Generate code for the following three-address statements assuming stack allocation where register SP points to the top of the stack.

call p
call q
return
call r
return
return

Answer

100:  LD SP, #stackStart
108: ADD SP, SP, #psize
116:  ST *SP, #132
124:  BR pStart
132:  SUB SP, SP, #psize
140:  ADD SP, SP, #qsize
148:  ST *SP, #164
156:  BR qStart
164:  SUB SP, SP, #qsize
172:  BR **SP

8.3.2

Generate code for the following three-address statements assuming stack allocation where register SP points to the top of the stack.

  1. x = 1
  2. x=a
  3. x = a + 1
  4. x = a+b
  5. The two statements
    • x = b * c
    • y = a + x

8.3.3

Generate code for the following three-address statements again assuming stack allocation and assuming a and b are arrays whose elements are 4-byte values.

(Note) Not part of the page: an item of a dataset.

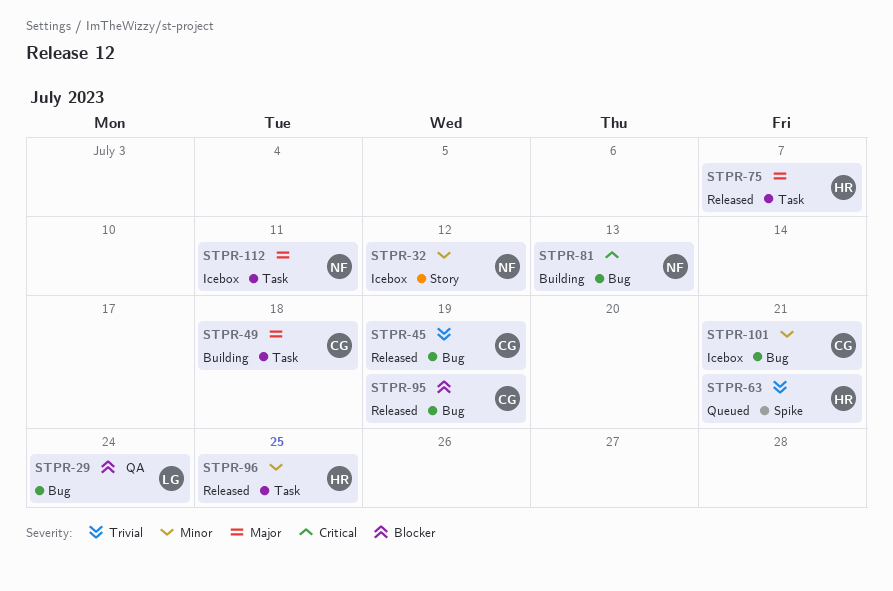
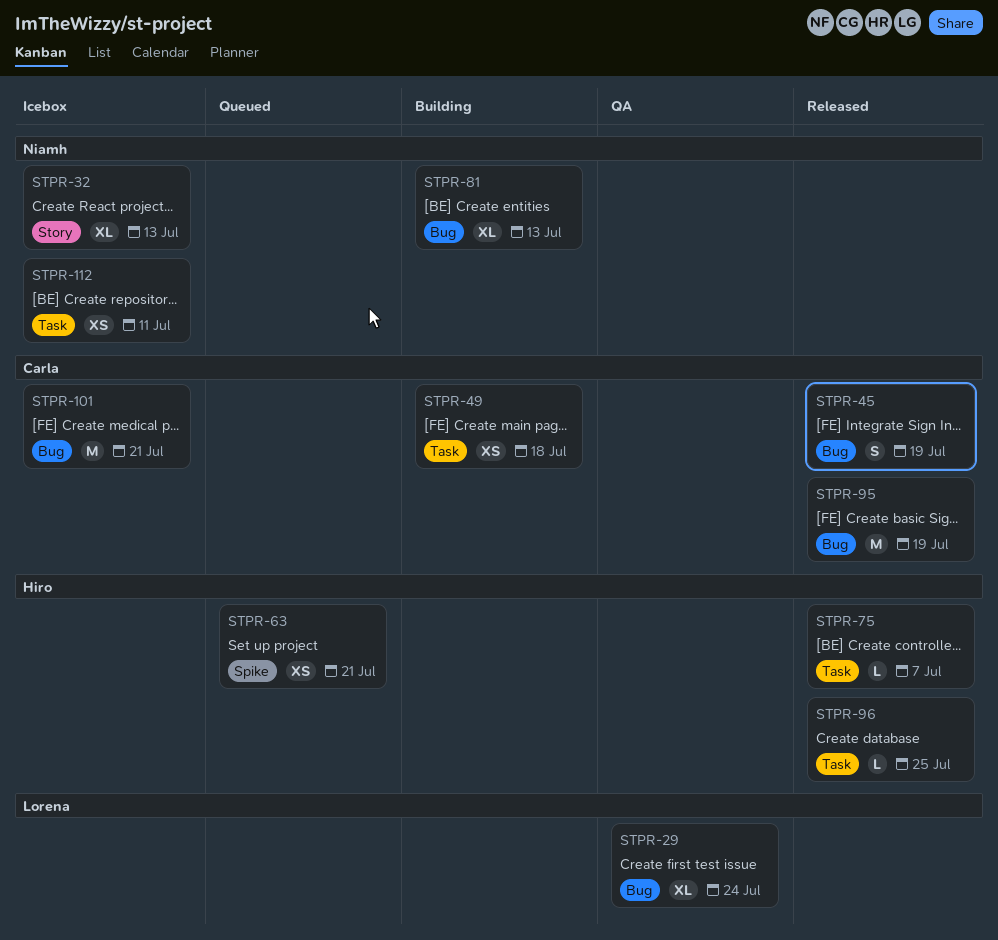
STPR-32, due: Jul 12 -> Jul 13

  1. The four-statement sequence

     x = a[i]
     y = b[j]
     a[i] = y
     b[j] = x
  2. The three-statement sequence

     x = a[i]
     y = b[i]
     z = x * y
  3. The three-statement sequence

     x = a[i]
     y = b[x]
     a[i] = y

Note

1. 指令长度

120:  ST 364, #140
132:  BR 200
140:  ACTION2

图 8-4 部分代码

  • 每行指令前面的标号代表了这行代码的起始位置(即偏移量),和下一行指令的标号差代表这行指令的长度。
  • 第一行有 1 个指令和 2 个常量,所以指令长度是 12,同理第二行有 1 个指令和 1 个常量,所以长度为 8.
100:  LD, SP, #600
108:  ACTION1
128:  ADD SP, SP, #msize
136:  ST *SP, #152

图 8-6 部分代码

  • 由于 SP 不占空间,所以上图中的几行指令长度均为 8。